In the material below, which lines hold the word "board"? Pick each one out.
-=-=-=-=-
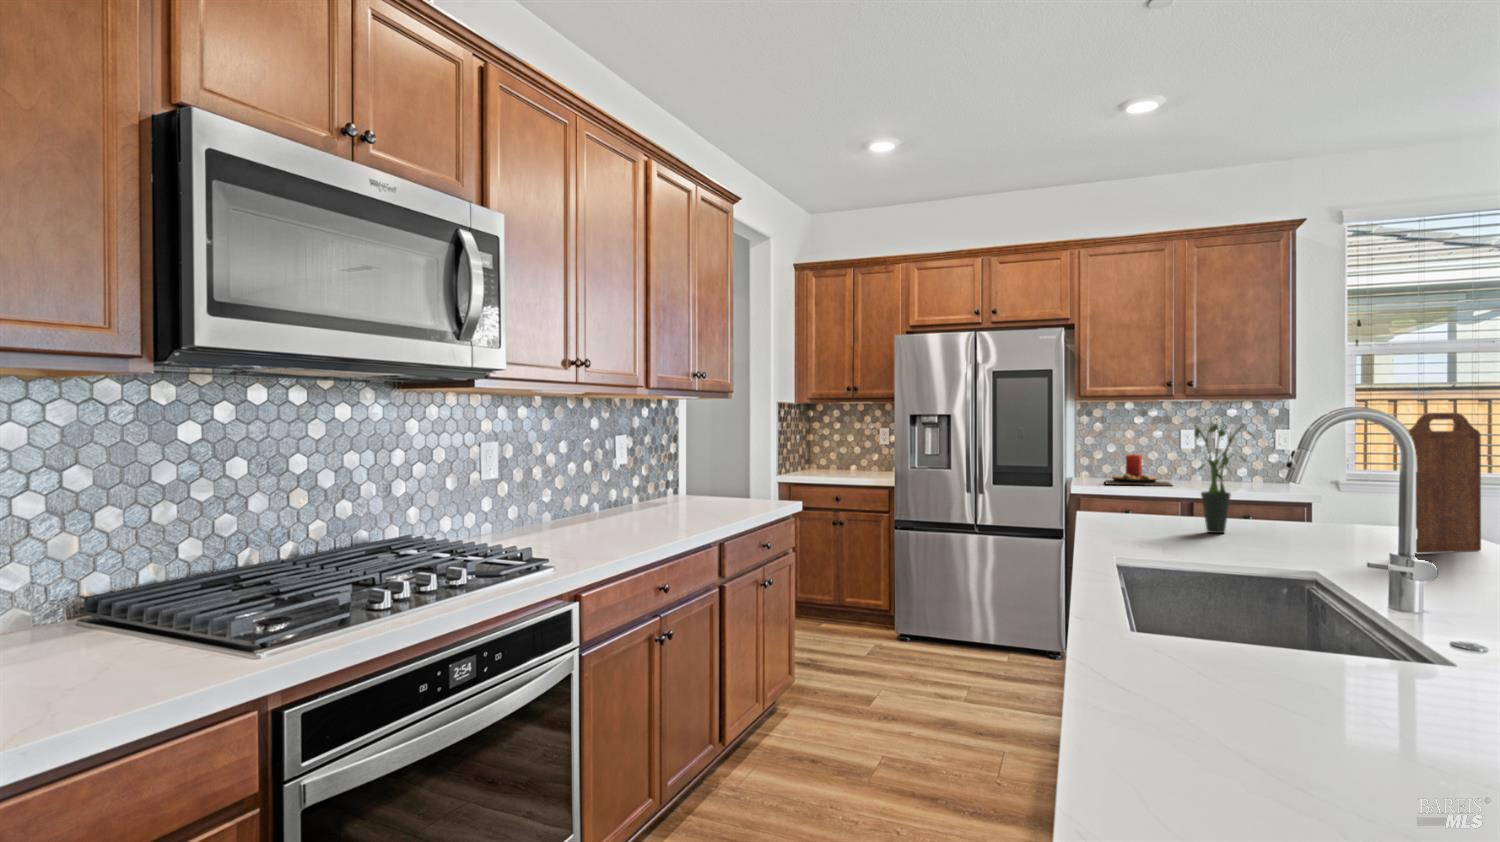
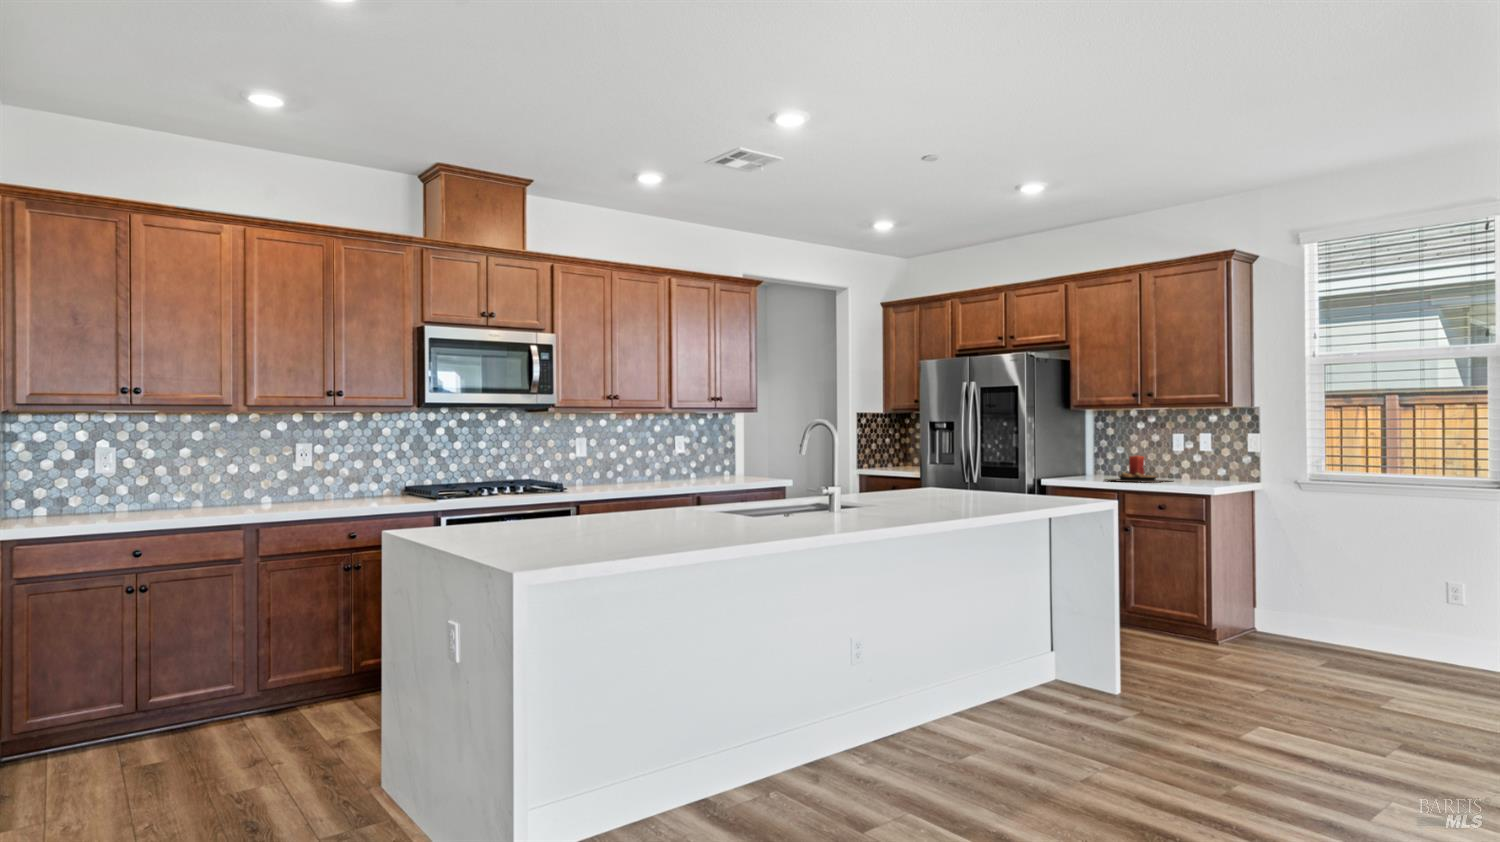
cutting board: present [1409,413,1481,554] -> none [976,422,1026,504]
potted plant: present [1194,418,1254,533] -> none [942,425,973,497]

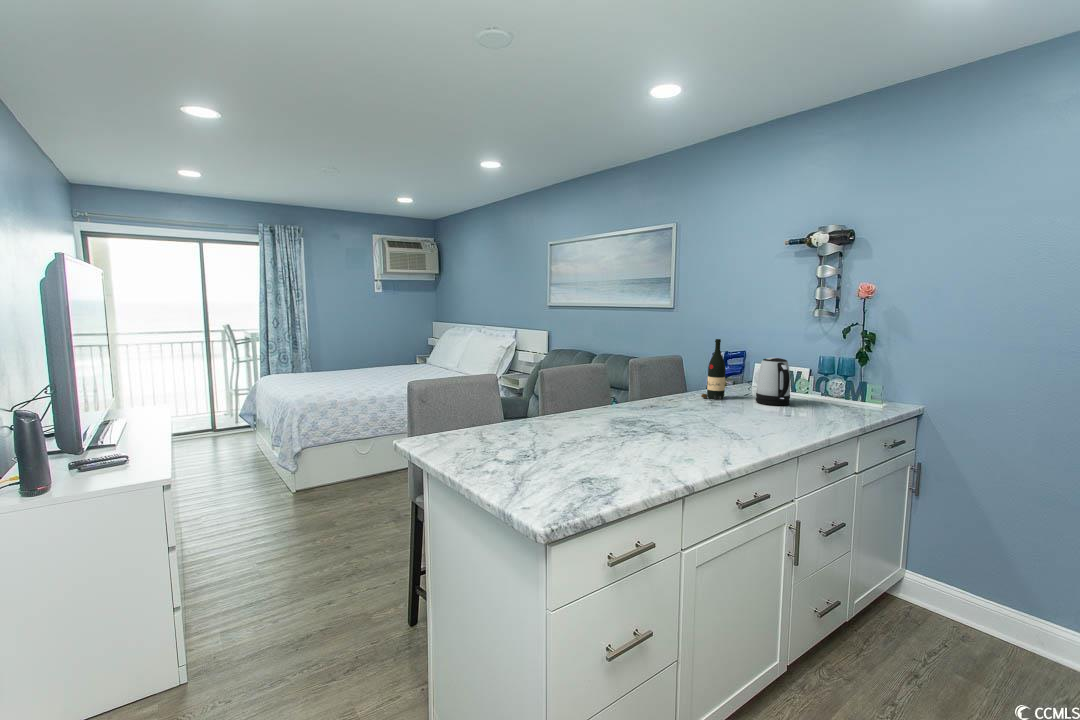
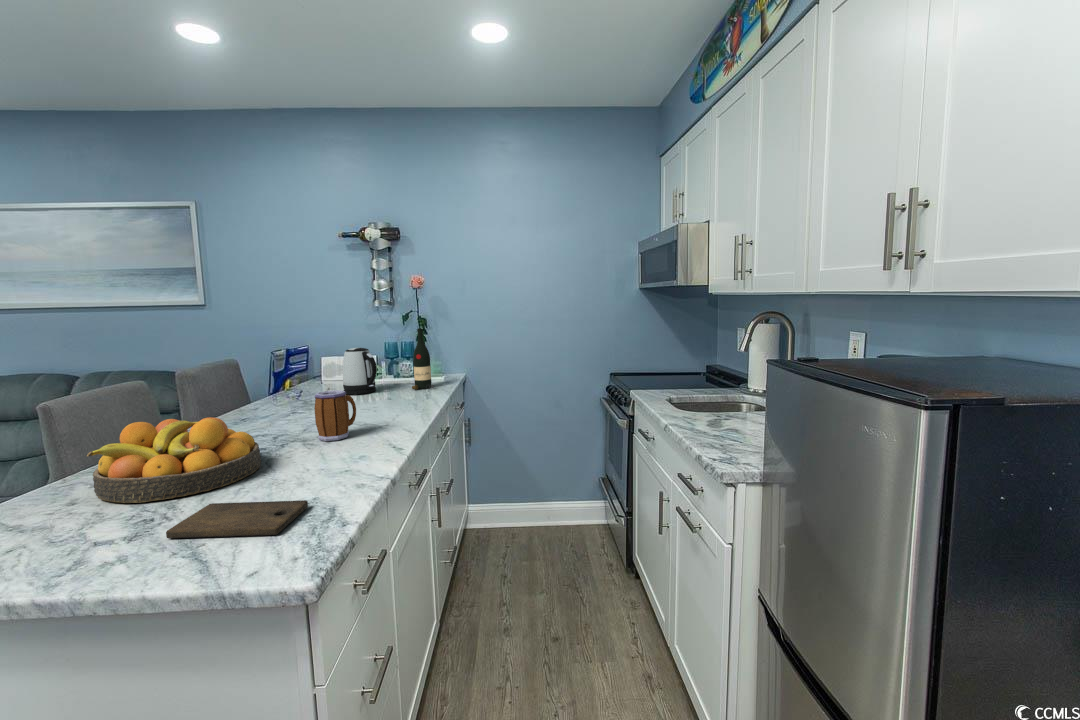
wine bottle: present [701,339,726,400] -> present [412,328,434,390]
fruit bowl: none [522,391,623,449] -> present [87,417,261,503]
mug: none [679,394,717,440] -> present [314,390,356,441]
cutting board: none [521,457,606,491] -> present [166,500,308,538]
-=-=-=-=-
_Expected answer:_
cutting board: present [1409,413,1481,554] -> none [976,422,1026,504]
cutting board: none [521,457,606,491] -> present [166,500,308,538]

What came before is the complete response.